▶ [SOURCE DOCUMENT]
********

Vallis, a Lindbergh graduate herself, wrote in a thank-you note to Dorsey after Best School Day: “I can’t fully express my joy, excitement, and thanks for your donation to my project. It is great to see that you share my vision for reaching children… The students have been working so hard being active shelf leaders in our library.”

Other local projects Dorsey funded include:

• $2,232.18 for standing desks to create alternative learning stations for Lewis Naeger’s fifth graders at Long Elementary School. In his request, Naeger noted that his very active fifth-graders cannot sit still for long periods and would learn better if they had the option of standing desks along with more traditional ones. The desks will also help students collaborate in groups for science experiments, he noted.

The news that the learning stations were fully funded just before the deadline was “unbelievable and completely unexpected,” Naeger said in a news release.

“My students and I are all extremely excited about the versatility that these desks will bring to our classroom,” Naeger said in a thank-you note. “It’s nice knowing that this job, which I find so self-rewarding, is appreciated by others.”

• $1,426.08 for five $234 Apple iPad Minis for Liz Hageman’s second-grade classroom at Sappington Elementary School to have 1:1 devices. In her request, Hageman said her school is very pro-technology, and she wants her students to become more comfortable using it for research and other classroom work. Not all of her students can afford to bring their own device to school, she noted.

“I hope to see my students take charge in their learning by research topics they are interested in rather than always topics I or our curriculum chooses,” Hageman wrote.

In Hageman’s thank-you note to DonorsChoose and Dorsey, she noted that Sappington is already the largest elementary school in Lindbergh and next year could top 800 students.

• $1,068.31 for human anatomy models for the human anatomy classes taught by Lindbergh High School teacher James Denner. In his request, Denner said many of his students hope to go into a healthcare profession, and he wanted to be able to show them lifelike models of articulating joints and the bones and muscles of the knee, shoulder and pelvis.

In a thank-you note, Denner wrote, “Students retain and understand much better when they have the opportunity to see and manipulate life-like models, as opposed to mere lecture and reading. Your donation will help many classes of future health care professionals for years to come!”

********

▶ [SUPPLIED INFORMATION]
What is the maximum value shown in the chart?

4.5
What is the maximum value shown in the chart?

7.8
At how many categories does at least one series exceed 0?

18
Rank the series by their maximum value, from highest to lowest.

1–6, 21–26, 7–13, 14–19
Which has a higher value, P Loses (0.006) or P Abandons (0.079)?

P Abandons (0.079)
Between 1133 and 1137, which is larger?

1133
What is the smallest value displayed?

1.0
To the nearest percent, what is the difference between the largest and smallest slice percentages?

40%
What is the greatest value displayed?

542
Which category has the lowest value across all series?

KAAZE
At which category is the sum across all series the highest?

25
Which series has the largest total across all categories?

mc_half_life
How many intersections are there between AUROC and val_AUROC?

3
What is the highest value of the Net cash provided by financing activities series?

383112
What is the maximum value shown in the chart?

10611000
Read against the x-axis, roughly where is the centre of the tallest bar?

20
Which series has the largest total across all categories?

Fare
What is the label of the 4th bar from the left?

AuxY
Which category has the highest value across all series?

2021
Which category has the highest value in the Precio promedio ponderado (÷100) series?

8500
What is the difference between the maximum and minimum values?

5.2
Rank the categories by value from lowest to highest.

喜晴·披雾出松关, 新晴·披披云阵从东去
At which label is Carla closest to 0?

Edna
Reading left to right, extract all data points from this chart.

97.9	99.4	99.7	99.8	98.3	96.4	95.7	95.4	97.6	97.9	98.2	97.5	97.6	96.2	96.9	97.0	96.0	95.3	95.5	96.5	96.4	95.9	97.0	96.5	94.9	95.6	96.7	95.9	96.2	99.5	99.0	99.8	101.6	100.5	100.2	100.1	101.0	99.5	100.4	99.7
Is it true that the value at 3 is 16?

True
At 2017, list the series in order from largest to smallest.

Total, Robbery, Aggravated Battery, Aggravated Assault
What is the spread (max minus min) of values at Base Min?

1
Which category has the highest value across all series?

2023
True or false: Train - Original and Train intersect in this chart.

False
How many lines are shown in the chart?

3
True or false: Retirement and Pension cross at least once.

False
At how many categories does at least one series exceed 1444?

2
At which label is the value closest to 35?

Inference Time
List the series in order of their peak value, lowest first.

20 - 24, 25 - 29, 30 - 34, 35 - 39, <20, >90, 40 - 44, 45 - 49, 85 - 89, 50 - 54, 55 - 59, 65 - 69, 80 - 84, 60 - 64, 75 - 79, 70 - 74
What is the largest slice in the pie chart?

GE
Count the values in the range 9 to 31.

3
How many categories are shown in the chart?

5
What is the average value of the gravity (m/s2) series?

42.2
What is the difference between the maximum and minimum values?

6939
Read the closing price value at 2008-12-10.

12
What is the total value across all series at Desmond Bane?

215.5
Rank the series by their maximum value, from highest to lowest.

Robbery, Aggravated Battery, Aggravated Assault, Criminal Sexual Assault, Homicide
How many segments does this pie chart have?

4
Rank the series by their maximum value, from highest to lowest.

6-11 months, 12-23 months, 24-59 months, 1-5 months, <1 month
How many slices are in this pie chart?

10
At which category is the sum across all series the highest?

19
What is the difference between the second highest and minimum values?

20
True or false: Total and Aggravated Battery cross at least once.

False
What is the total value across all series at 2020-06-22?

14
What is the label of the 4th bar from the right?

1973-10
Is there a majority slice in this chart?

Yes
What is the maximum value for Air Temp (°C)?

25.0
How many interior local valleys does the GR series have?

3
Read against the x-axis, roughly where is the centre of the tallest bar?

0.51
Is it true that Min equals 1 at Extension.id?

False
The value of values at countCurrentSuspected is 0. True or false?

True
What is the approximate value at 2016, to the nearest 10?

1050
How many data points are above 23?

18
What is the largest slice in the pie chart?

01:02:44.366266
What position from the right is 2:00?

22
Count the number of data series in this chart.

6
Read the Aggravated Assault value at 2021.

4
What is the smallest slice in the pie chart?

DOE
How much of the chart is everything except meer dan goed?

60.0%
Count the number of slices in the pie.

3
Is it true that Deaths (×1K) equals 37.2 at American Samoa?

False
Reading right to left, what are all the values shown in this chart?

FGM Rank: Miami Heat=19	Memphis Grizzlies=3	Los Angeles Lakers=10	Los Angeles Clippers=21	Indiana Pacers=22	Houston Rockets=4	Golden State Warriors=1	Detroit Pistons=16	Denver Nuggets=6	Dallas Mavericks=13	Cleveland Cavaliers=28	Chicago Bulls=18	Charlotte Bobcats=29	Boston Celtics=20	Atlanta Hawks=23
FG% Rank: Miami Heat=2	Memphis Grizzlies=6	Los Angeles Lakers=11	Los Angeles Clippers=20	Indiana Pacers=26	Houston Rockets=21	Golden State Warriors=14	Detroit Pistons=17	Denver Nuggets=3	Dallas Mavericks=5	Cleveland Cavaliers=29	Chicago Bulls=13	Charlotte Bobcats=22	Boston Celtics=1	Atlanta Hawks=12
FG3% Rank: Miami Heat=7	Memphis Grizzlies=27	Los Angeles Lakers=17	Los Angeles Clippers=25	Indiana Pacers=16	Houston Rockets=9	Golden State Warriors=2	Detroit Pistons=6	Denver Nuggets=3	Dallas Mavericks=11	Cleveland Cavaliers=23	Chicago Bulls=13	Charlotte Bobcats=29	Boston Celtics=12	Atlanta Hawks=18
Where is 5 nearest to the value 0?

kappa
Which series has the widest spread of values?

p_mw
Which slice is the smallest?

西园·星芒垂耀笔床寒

********

▶ [WHAT NEEDS TO BE DONE] Retype the passage of the article on Dorsey's local classroom donations that opens with the words containing "Other local projects" and closes with "a news release.", keeping every word and punctuation mark unchanged. The material is separate from the article on Dorsey's local classroom donations.

▶ [OUTPUT OF THE EXERCISE]
Other local projects Dorsey funded include:

• $2,232.18 for standing desks to create alternative learning stations for Lewis Naeger’s fifth graders at Long Elementary School. In his request, Naeger noted that his very active fifth-graders cannot sit still for long periods and would learn better if they had the option of standing desks along with more traditional ones. The desks will also help students collaborate in groups for science experiments, he noted.

The news that the learning stations were fully funded just before the deadline was “unbelievable and completely unexpected,” Naeger said in a news release.